#### Data for this task

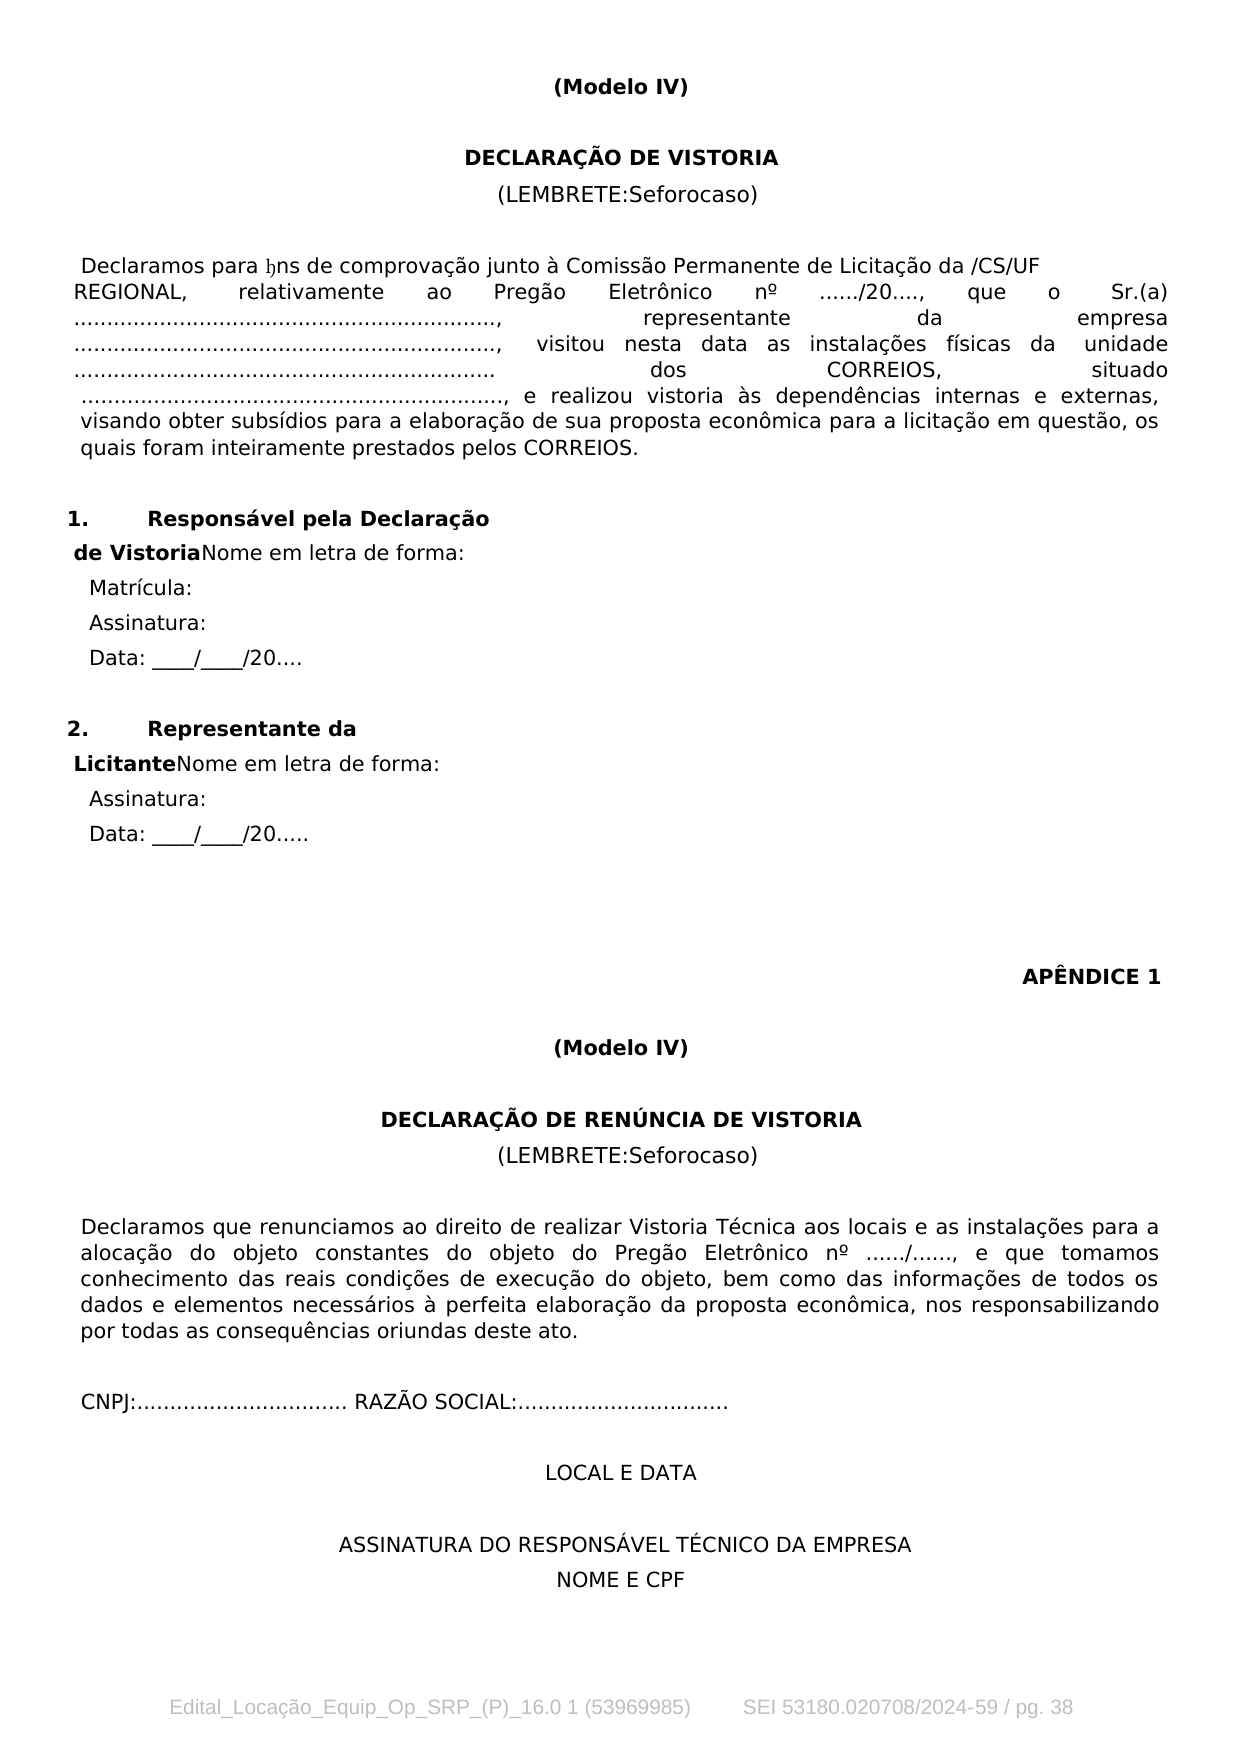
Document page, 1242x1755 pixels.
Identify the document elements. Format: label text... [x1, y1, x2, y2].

########
#### Data for this task

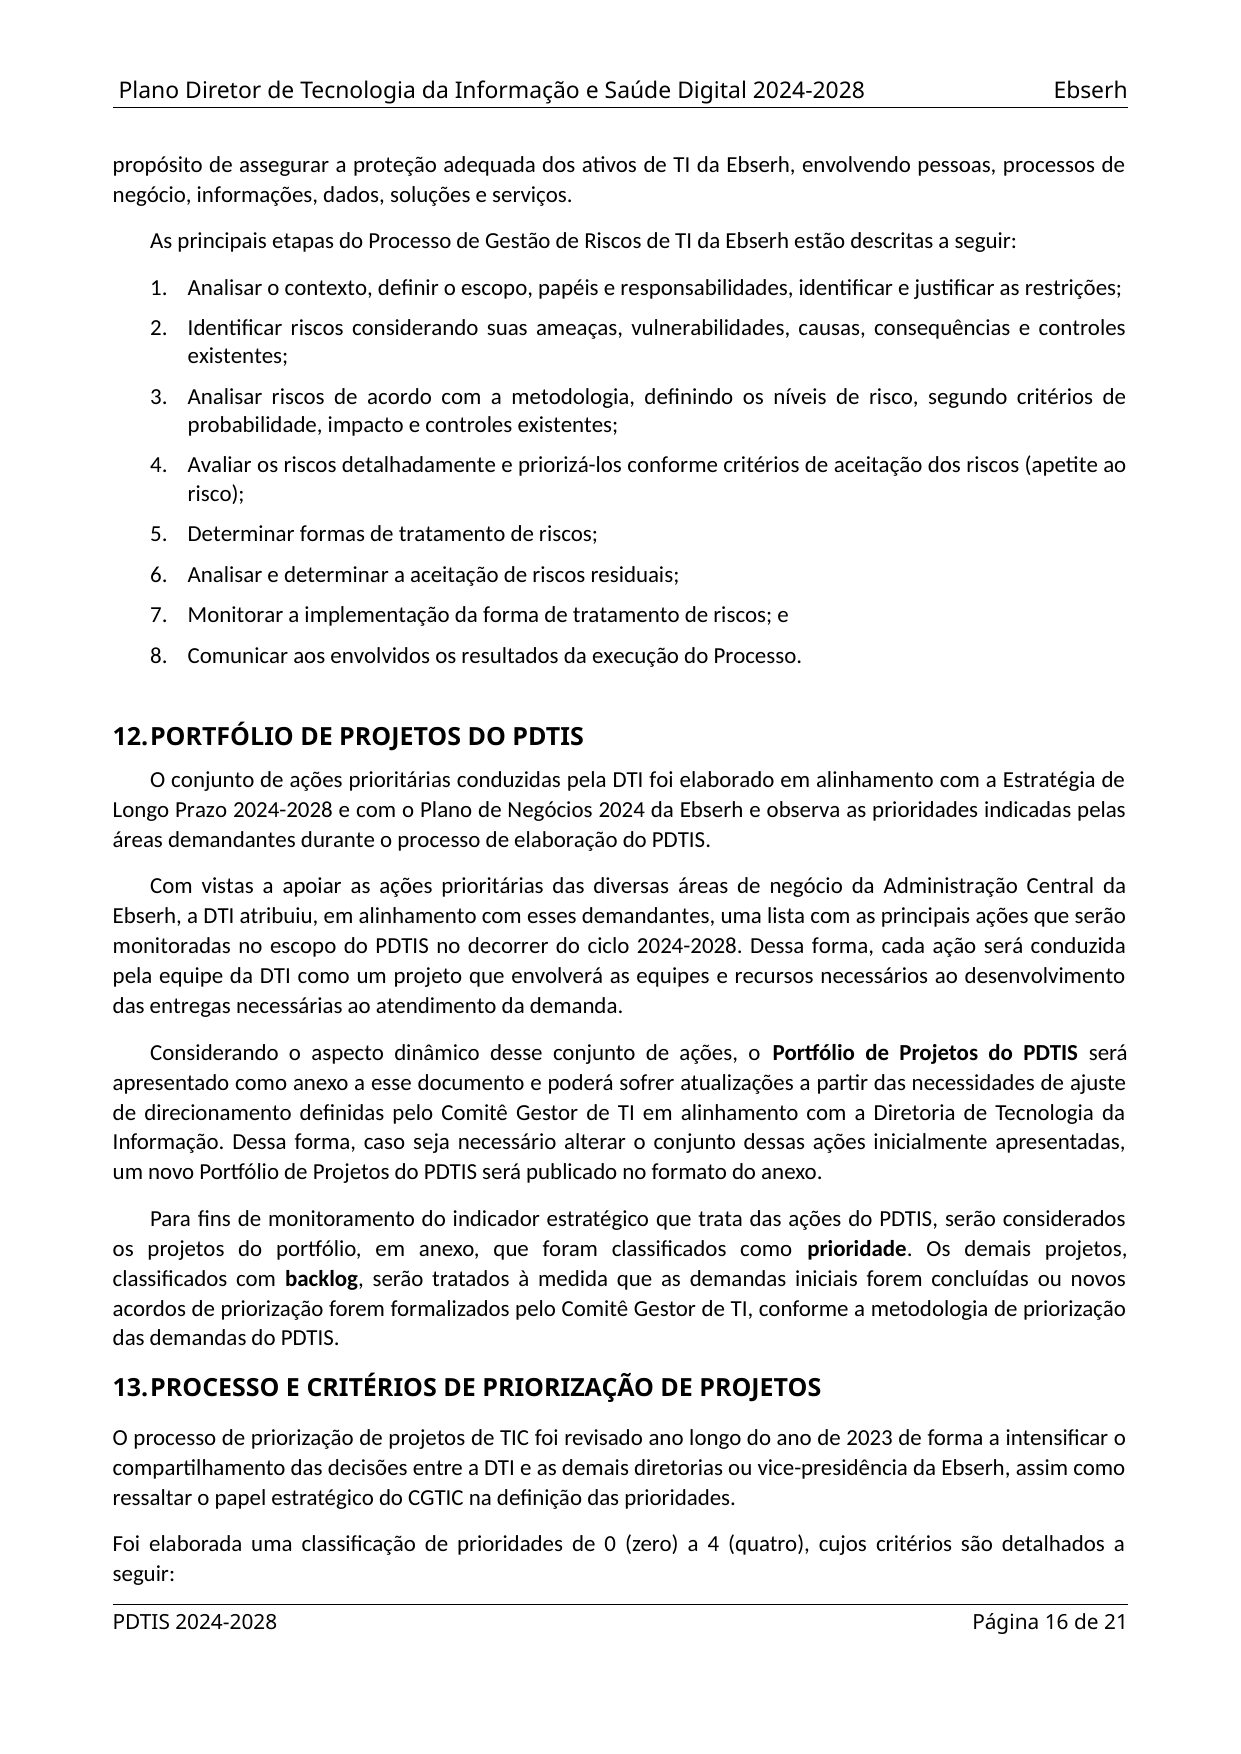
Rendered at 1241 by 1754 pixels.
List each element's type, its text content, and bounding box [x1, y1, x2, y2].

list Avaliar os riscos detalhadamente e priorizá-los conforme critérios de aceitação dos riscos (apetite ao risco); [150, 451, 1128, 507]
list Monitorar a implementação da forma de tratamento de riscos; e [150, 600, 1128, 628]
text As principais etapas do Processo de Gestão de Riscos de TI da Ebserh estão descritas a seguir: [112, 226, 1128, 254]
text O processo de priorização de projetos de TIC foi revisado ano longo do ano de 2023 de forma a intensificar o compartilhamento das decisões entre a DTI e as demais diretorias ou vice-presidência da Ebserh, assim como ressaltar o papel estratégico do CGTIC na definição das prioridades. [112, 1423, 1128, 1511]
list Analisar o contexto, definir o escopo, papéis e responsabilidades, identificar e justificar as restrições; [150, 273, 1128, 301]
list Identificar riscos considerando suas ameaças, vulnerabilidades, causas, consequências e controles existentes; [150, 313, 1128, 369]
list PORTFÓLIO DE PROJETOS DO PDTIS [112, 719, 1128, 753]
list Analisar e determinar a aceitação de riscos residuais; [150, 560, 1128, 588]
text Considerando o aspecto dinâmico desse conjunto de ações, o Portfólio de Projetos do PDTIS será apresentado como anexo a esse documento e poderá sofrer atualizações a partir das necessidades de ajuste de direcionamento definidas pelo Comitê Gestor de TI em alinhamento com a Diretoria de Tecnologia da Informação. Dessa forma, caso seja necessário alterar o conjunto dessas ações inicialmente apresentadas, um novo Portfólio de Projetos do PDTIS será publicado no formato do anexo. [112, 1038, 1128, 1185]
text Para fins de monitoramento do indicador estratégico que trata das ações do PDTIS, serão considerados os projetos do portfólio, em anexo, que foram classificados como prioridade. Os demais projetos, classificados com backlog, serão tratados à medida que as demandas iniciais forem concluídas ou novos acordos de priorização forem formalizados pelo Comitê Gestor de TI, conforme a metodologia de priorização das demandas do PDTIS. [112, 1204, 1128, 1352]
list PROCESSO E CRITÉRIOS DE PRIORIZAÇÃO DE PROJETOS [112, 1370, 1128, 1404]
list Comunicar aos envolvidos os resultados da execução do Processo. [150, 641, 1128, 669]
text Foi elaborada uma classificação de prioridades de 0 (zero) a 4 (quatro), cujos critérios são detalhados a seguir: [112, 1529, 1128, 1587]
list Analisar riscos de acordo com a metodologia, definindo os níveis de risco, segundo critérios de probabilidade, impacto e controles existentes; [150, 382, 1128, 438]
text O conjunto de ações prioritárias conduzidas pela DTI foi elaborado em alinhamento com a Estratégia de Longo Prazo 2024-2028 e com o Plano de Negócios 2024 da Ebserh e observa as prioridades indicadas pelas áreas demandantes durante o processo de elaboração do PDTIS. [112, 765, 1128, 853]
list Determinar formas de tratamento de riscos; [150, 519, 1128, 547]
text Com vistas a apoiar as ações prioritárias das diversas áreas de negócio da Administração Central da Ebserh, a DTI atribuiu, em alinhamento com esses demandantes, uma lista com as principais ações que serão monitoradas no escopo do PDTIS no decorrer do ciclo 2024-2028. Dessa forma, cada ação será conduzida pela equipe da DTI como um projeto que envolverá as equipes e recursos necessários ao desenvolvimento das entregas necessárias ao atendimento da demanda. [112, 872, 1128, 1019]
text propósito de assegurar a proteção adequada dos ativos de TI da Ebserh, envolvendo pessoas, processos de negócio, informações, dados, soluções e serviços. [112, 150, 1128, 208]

########

#### Job
Please recast the rows above as a JSON list of strings, one string per line and no blank lines. Begin at the line that contains "Document page, 1242x1755 pixels." and stop after the line that contains "Identify the document".

#### Exercise solution
[
  "Document page, 1242x1755 pixels.",
  "Identify the document elements. Format: label text... [x1, y1, x2, y2]."
]